FINDINGS AND CONCLUSION

  1. Pursuant to section 67(1) of the Coroners Act 2008 I make the following findings: a) the identity of the deceased was Silin Wang, born 4 April 1995; b) the death occurred on 31 January 2021 at Peter MacCallum Cancer Institute/Hospital, 305 Grattan Street, Melbourne, Victoria, 3000, from multiple injuries; and c) the death occurred in the circumstances described above.

  2. Having considered all of the circumstances and evidence, I find that Celine intentionally took her own life. It is unclear whether Celine had formed the plan to jump from the rooftop when she asked to go to The Loft café or whether it was an impulsive decision to scale the glass balustrade once she was on the rooftop.

COMMENTS Pursuant to section 67(3) of the Act, I make the following comments connected with the death.

  1. The question of whether the seventh floor is a suitable location for a café was not directly raised.
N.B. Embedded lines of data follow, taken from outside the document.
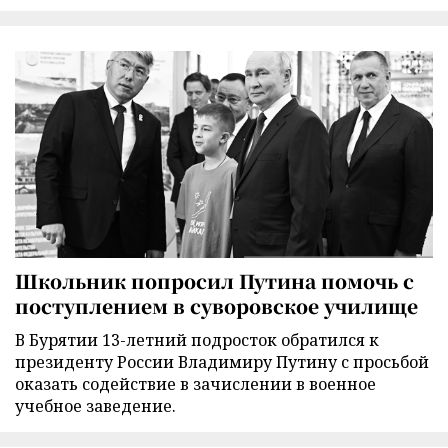
Школьник попросил Путина помочь с
поступлением в суворовское училище
В Бурятии 13-летний подросток обратился к
президенту России Владимиру Путину с просьбой
оказать содействие в зачислении в военное
учебное заведение.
However, I suggest that Peter MacCallum Cancer Centre revisit the appropriateness of housing a café with rooftop access unless environmental safety is assured.

RECOMMENDATIONS Pursuant to section 72(2) of the Act, I make the following recommendations:

(i) That Plenary Health increase the height of the glass balustrades on the rooftop garden on level seven of the VCCC building from 1.8 to 2.2 metres.

I convey my sincere condolences to Celine’s loved ones for their loss, particularly to Celine’s sister, Maggie, and acknowledge her love and support.

Pursuant to section 73(1B) of the Act, I order that this finding be published on the Coroners Court of Victoria website in accordance with the rules.

I direct that a copy of this finding be provided to the following: Guanpeng (Riccardo) Liang, Senior Next of Kin Siqi (Maggie) Wang, Senior Next of Kin Melanie Harper, Peter MacCallum Cancer Centre The Proper Officer, Plenary Health Pty Ltd Laura McCauley, Royal Melbourne Hospital Sergeant Brgoc, Coroner’s Investigator Signature: ___________________________________ Coroner John Olle Date : 23 May 2023

NOTE: Under section 83 of the Coroners Act 2008 ('the Act'), a person with sufficient interest in an investigation may appeal to the Trial Division of the Supreme Court against the findings of a coroner in respect of a death after an investigation. An appeal must be made within 6 months after the day on which the determination is made, unless the Supreme Court grants leave to appeal out of time under section 86 of the Act.